Having spent the past two days walking the exhibit hall at this year’s American College of Cardiology Conference, I got to thinking about convergence, innovation and the direction of new product development in this segment.
There’s a precedent of success for new product development that emerges from converging existing technologies, accompanied by key design improvements, that are then applied in innovative ways. The smartphone is a great example. Touchscreens, cellular technology, operating systems, digital cameras and microprocessors already existed before Apple pulled them together in an innovative way that changed the world.
What struck me about what I saw on the exhibit floor at the ACC was where and how this approach to new product innovation was being applied. Information technology, wearable updates to Holter technology, and image processing reflected a very crowded, hyper-competitive market space. Some of the imaging technology reached the gee-whiz category; augmented 3-D reality screens, and 3-D modeling generated by complex algorithms running on super computers are delivering breathtaking, new insights for planning interventional strategies long before the patient enters the Cath Lab. But for the most part, I saw an overcrowded market space of IT that was difficult to quickly differentiate.
Also present were a dozen or so highly innovative interventional device companies, but they were in the minority as compared to the cacophony of “new” software platforms that promised to streamline workflow, provide better information, etc., etc. And of course there were the multi-nationals that dominate significant market segments, as well as floor space, in the exhibit hall. I must admit, it was very gratifying to see REV.1’s product development work, front and center in the Medtronic booth (a device developed for Ablation Frontiers, which was then purchased by Medtronic) and in the Abbott booth (a device developed for Topera, which was then purchased by Abbott).

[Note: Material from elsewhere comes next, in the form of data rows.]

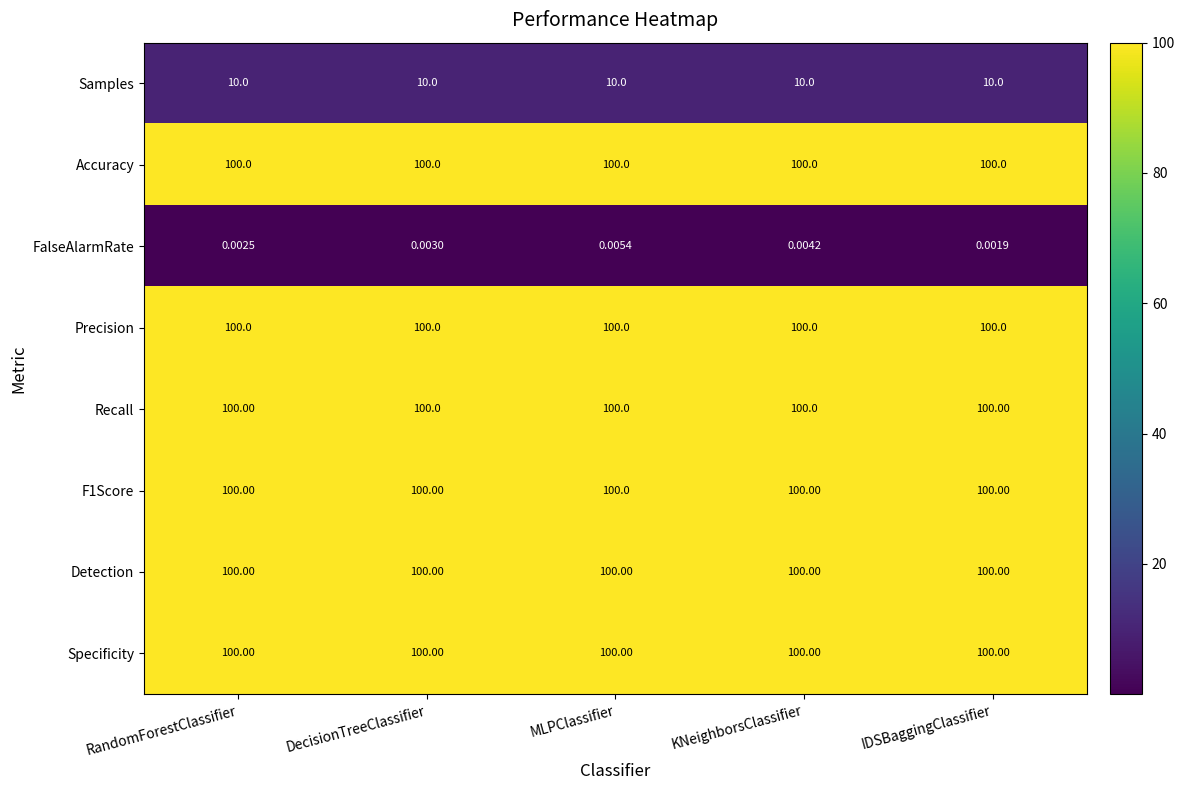

Which series changed the most between KNeighborsClassifier and IDSBaggingClassifier?

FalseAlarmRate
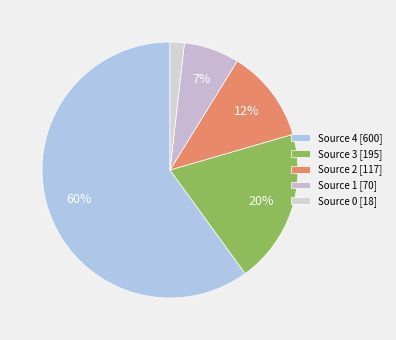

Count the number of slices in the pie.

5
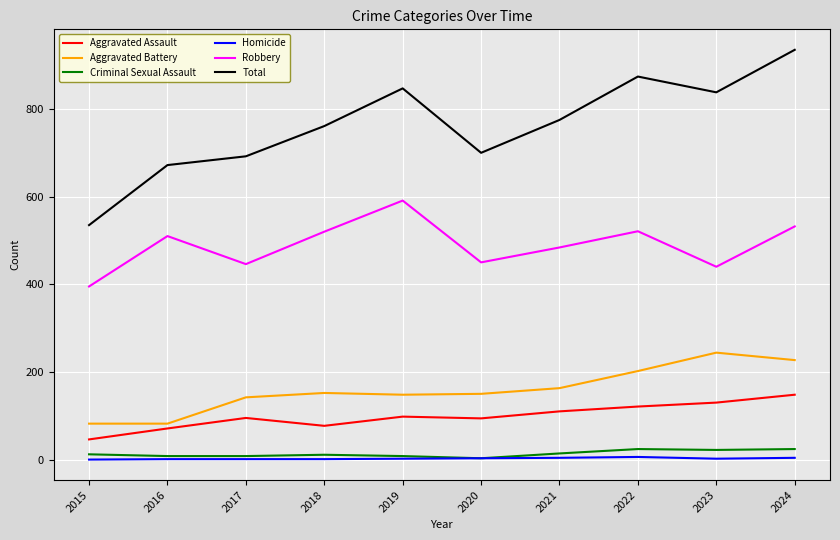

True or false: Aggravated Battery and Homicide intersect in this chart.

False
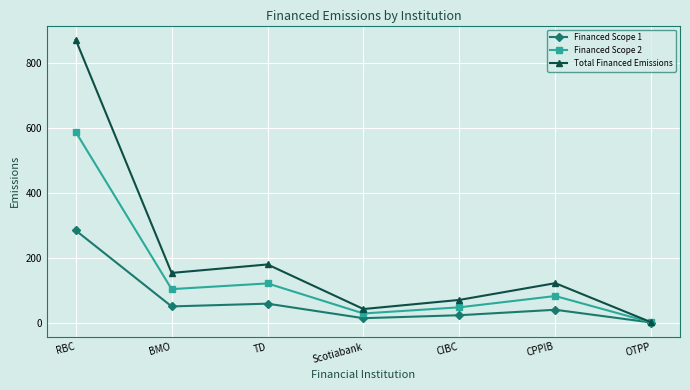

True or false: Total Financed Emissions has more than 2 points higher than both neighbors.

False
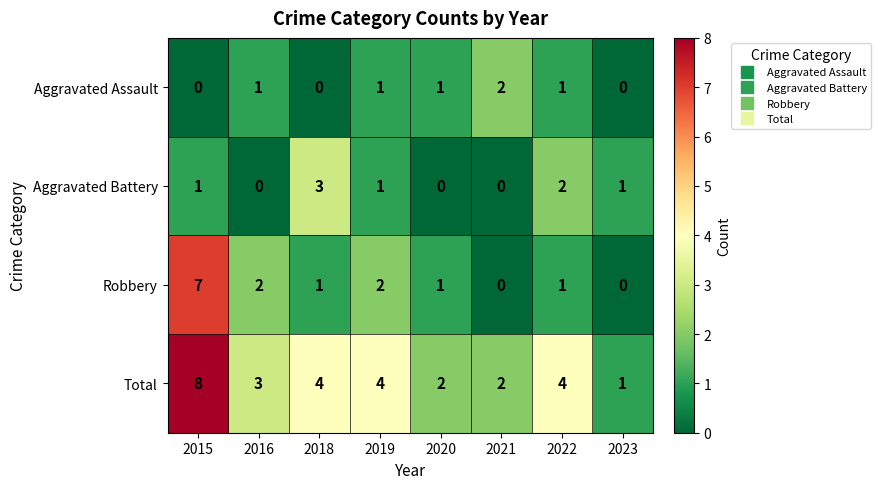

What is the difference between the maximum and minimum values in the Aggravated Battery series?

3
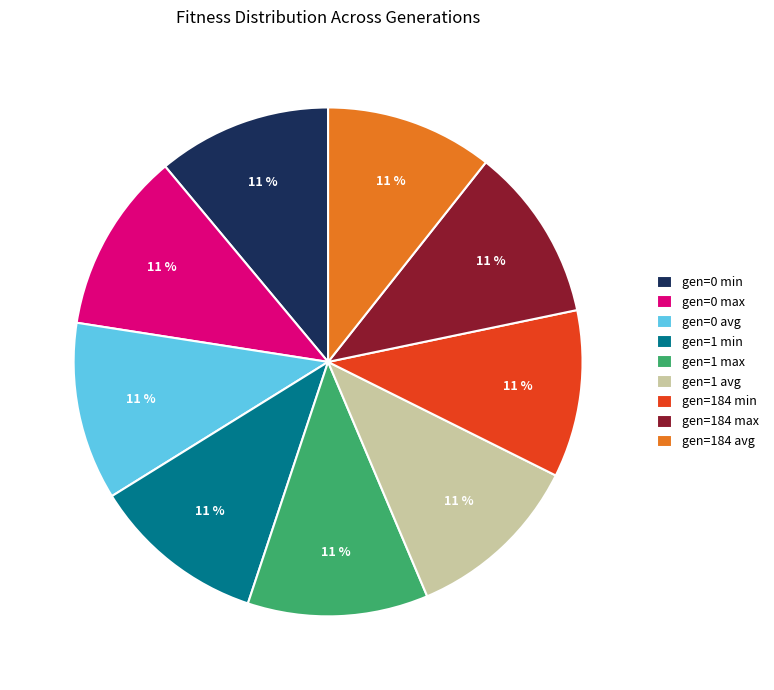

Combined, do gen=1 avg and gen=0 avg account for over 50%?

No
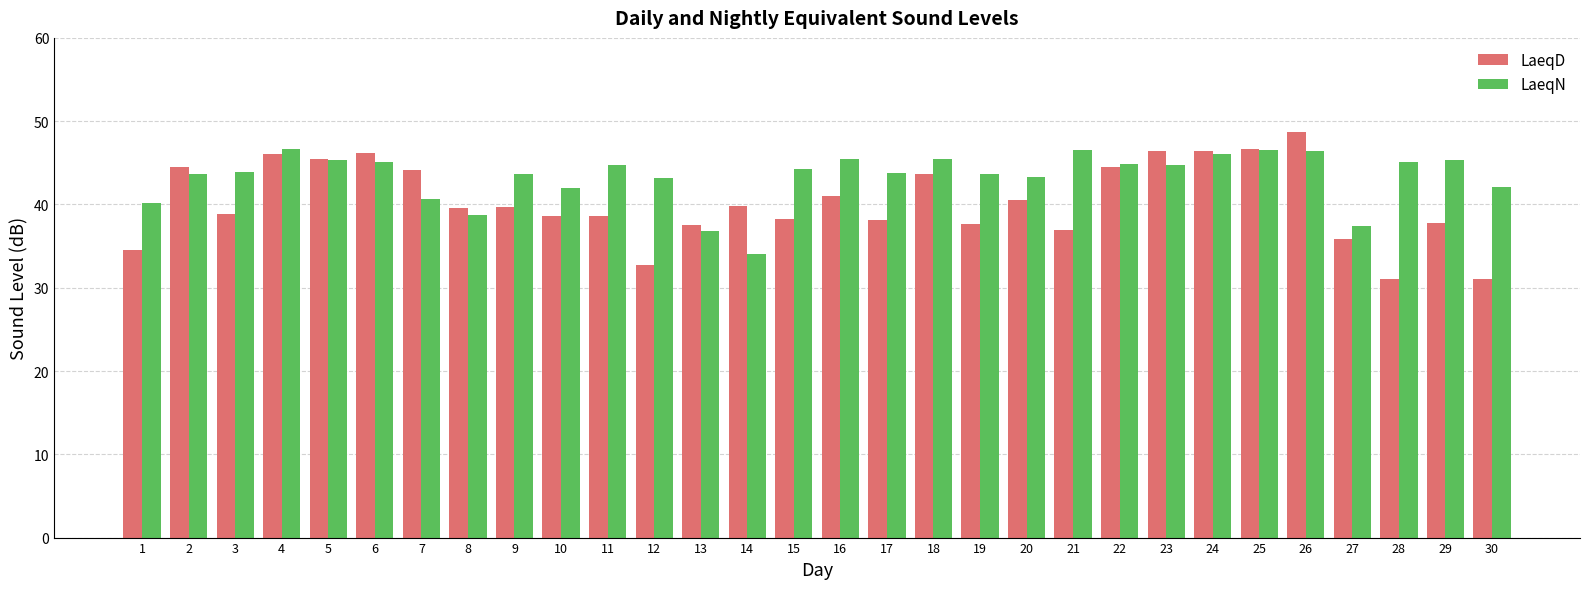

Which series has the largest total across all categories?

LaeqN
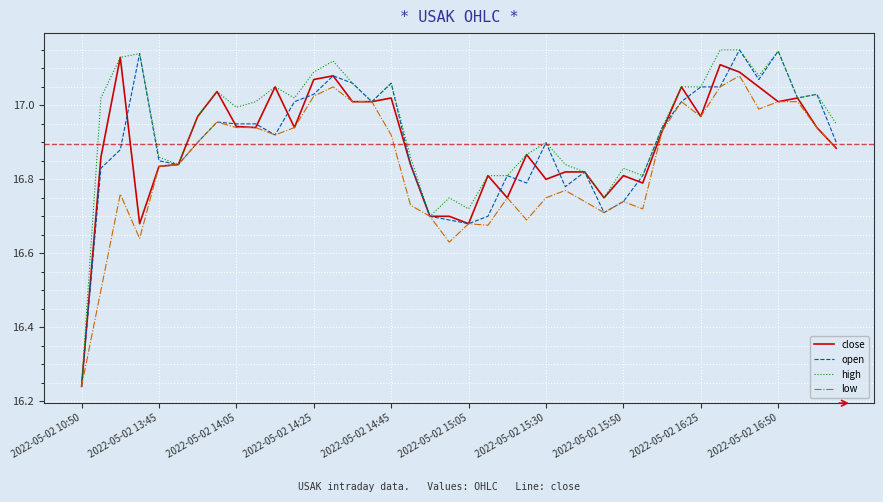

Which series has the largest total across all categories?

high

As I digested this experience on the trip home, it occurred to me how the hidden hand, venture capital, was driving innovation, or the lack thereof, within the segment. The investor crowd went “app-happy” years ago, and it was reported that in 2016, of all the dollars invested by venture capitalists in new technologies, only 2% went to A-Round medical device companies. Digital health, home health and remote monitoring is relatively inexpensive to develop and launch as compared to interventional devices; hardware technologies that actually move the needle in improving patient outcomes and lowering the cost of care. Software and apps have for years sucked a disproportionate amount of oxygen out of the venture space, but a ruthless culling will inevitably emerge.
What the venture capitalists didn’t account for was they were all running in the same direction simultaneously. The result is what I saw on the floor at the ACC. What’s interesting is this has opened up a space of unprecedented opportunity for truly innovative, interventional device companies. The next innovators that will be purchase by Medtronic, Abbott and the like.